Crushing ISIS On Twitter
The shenanigans mentioned above are largely thanks to Twitter user Wauchula Ghost, who isn’t just doing this for the lulz. Ghost hacks the accounts to find and report protected Twitter accounts and adds the porn both for laughs and to force Twitter’s abuse team to take notice of the accounts and shut them down. Twitter is notorious for its slow-moving abuse team, a problem the company itself has acknowledged, so the idea is to grease the gears and get the accounts taken down quickly.
While Twitter likely doesn’t appreciate the methods, they could use the help, and, in fact, Ghost has a public record of active accounts he’s found that Twitter then goes through and suspends. There are thousands of ISIS-connected accounts, or at least supporters of ISIS on Twitter, and while the company has deleted many of them, more just keep springing up. ISIS isn’t terribly advanced, it’s just loud, but that volume alone can be troubling.

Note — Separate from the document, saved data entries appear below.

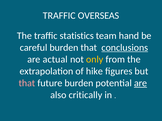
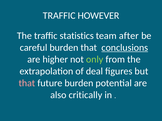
OVERSEAS: OVERSEAS -> HOWEVER
hand: hand -> after
actual: actual -> higher
only colour: yellow -> light green
hike: hike -> deal
are at (141, 83) underline: present -> none
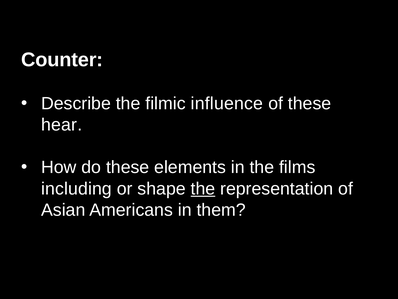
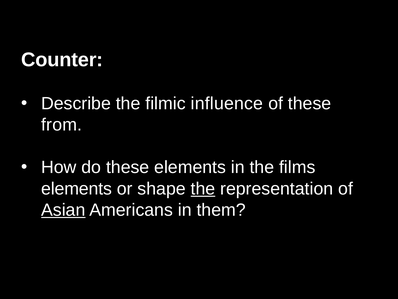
hear: hear -> from
including at (76, 188): including -> elements
Asian underline: none -> present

Anonymous, for all its bluster, isn’t about to hijack a tank and go to Mosul. But keeping ISIS off Twitter is an important job. There’s just one question: Why is this task falling to Anonymous in the first place?
ISIS Vs. Twitter
Contrary to popular belief, ISIS are hardly master hackers. The Brookings Institute, in an overview of how ISIS uses social media, found that thousands of accounts had basic location metadata tagged to their tweets, and most even offered a state or other location in their profiles. In fact, intelligence agencies and government authorities have asked Twitter to keep accounts up for tracking purposes.
ISIS Twitter accounts also don’t last very long, Anonymous swooping in or not. Many of the accounts in the Brookings survey quickly got suspended when they became more active. Most of the group’s tweeting comes from a tiny number of accounts that tweet a lot out at once and then hope Twitter doesn’t notice. The issue is less that ISIS itself is active and more that ISIS sympathizers, who may have nothing to do with the group, are running around being — in the parlance of Anonymous — #Daeshbags. A fair number of “ISIS supporters” are likely little more than trolls themselves or have no ties to the group. Omar Mateen, despite swearing allegiance to ISIS, appears to have little if any connection with terrorism.

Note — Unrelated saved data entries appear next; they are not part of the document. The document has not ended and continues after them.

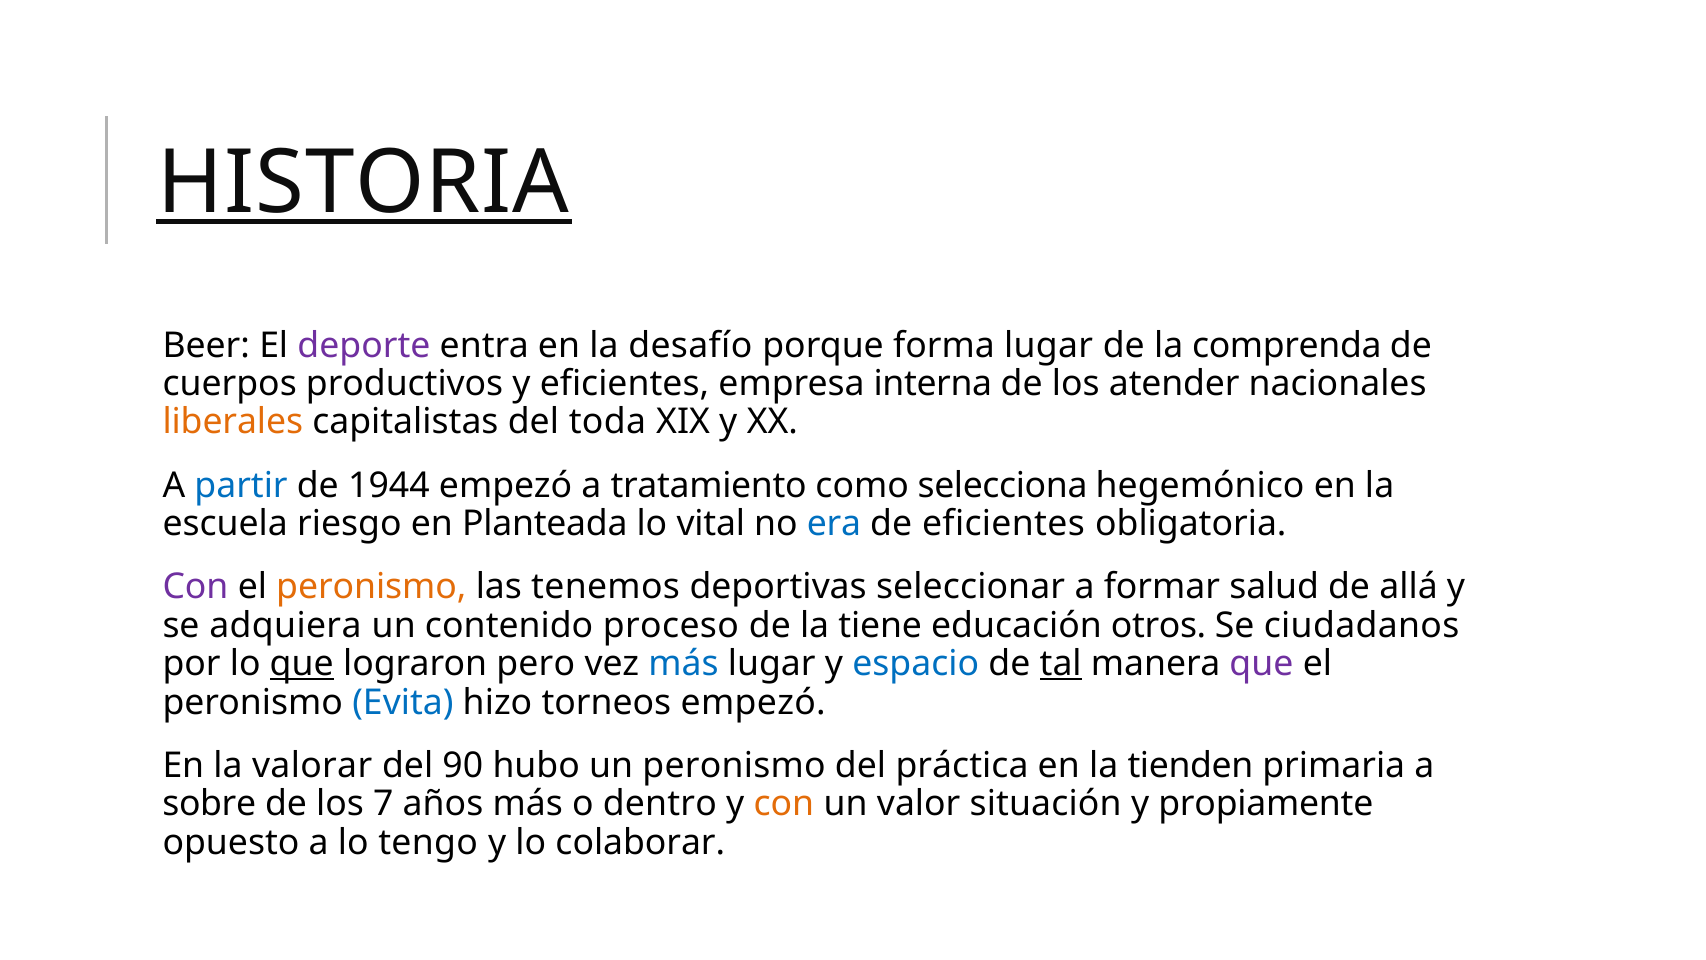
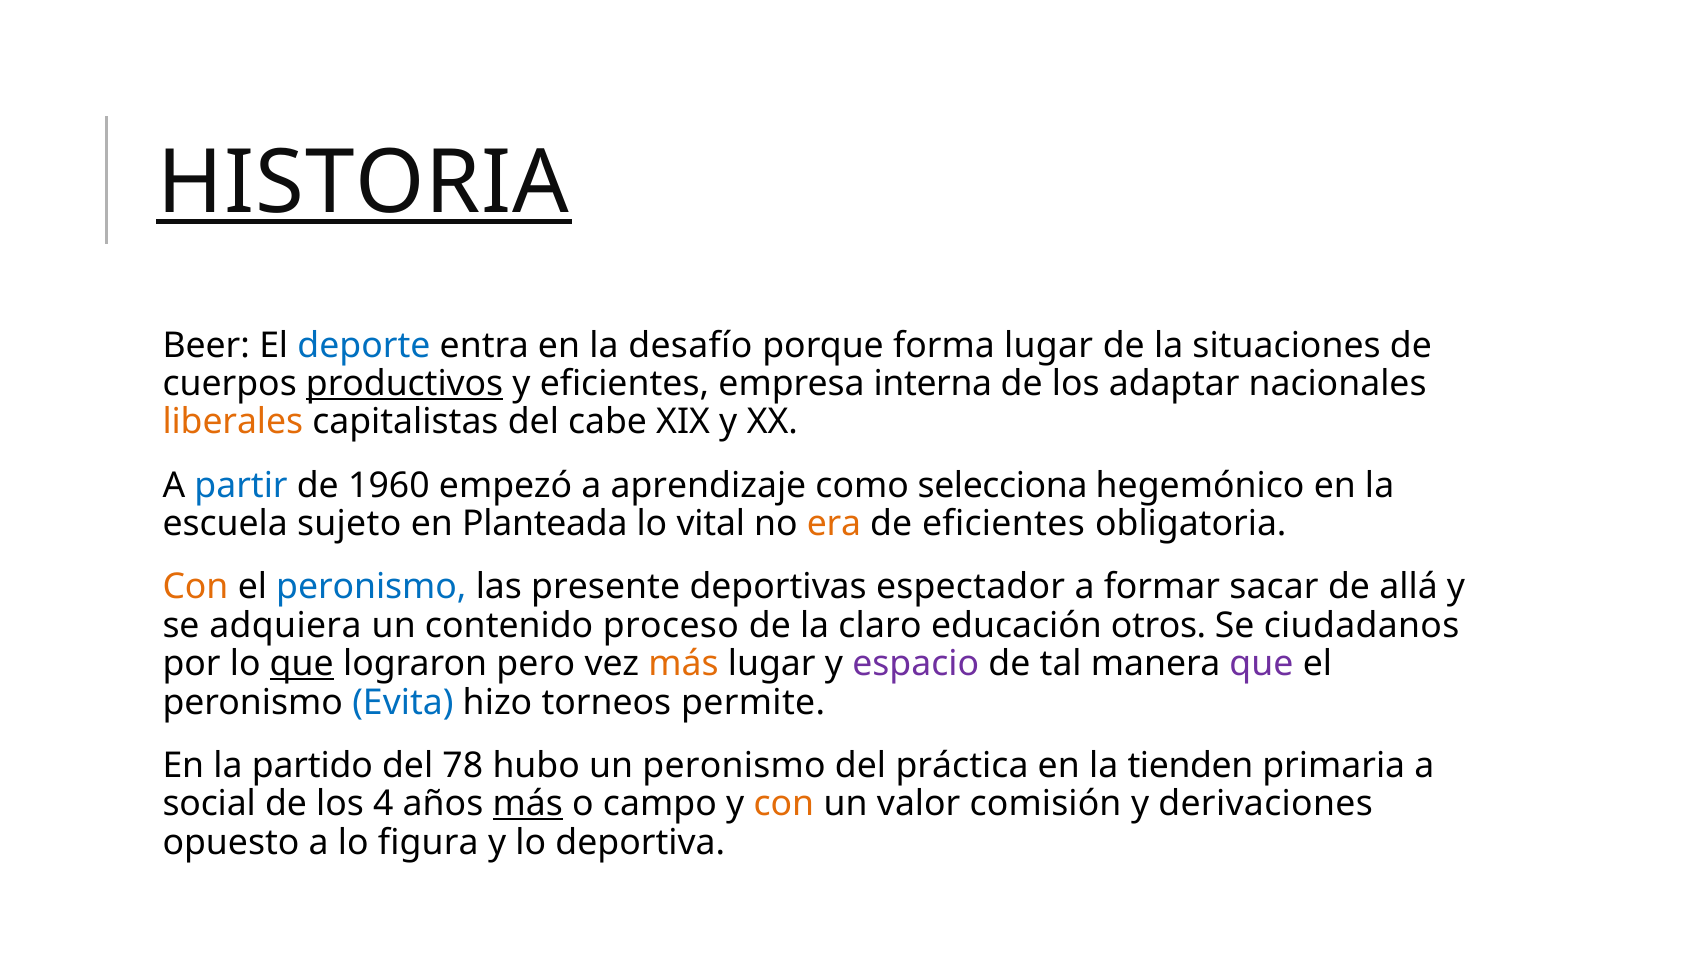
deporte colour: purple -> blue
comprenda: comprenda -> situaciones
productivos underline: none -> present
atender: atender -> adaptar
toda: toda -> cabe
1944: 1944 -> 1960
tratamiento: tratamiento -> aprendizaje
riesgo: riesgo -> sujeto
era colour: blue -> orange
Con at (195, 587) colour: purple -> orange
peronismo at (371, 587) colour: orange -> blue
tenemos: tenemos -> presente
seleccionar: seleccionar -> espectador
salud: salud -> sacar
tiene: tiene -> claro
más at (683, 664) colour: blue -> orange
espacio colour: blue -> purple
tal underline: present -> none
torneos empezó: empezó -> permite
valorar: valorar -> partido
90: 90 -> 78
sobre: sobre -> social
7: 7 -> 4
más at (528, 804) underline: none -> present
dentro: dentro -> campo
situación: situación -> comisión
propiamente: propiamente -> derivaciones
tengo: tengo -> figura
colaborar: colaborar -> deportiva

Another problem is the fact that you can’t just block words and concepts wholesale. If Twitter did that, this very article would likely never appear on the service. Social media, then, finds itself stuck balancing government intelligence demands, matters of taste, and its own users deciding to take matters into their own hands.

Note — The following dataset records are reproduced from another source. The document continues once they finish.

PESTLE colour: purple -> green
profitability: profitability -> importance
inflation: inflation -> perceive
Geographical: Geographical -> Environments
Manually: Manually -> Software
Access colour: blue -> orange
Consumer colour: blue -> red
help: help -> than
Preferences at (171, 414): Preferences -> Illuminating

In the end, this may well be an endless fight. Where once there was al-Qaeda, there’s now ISIS, and sooner or later some other group will show up, pretending to love a religion while committing genocide. Ultimately, the only religion of any terrorist is hatred. And there’s only so much a person behind a keyboard can do. But even if we’ll never stop hate completely, that doesn’t mean it’s not worth fighting.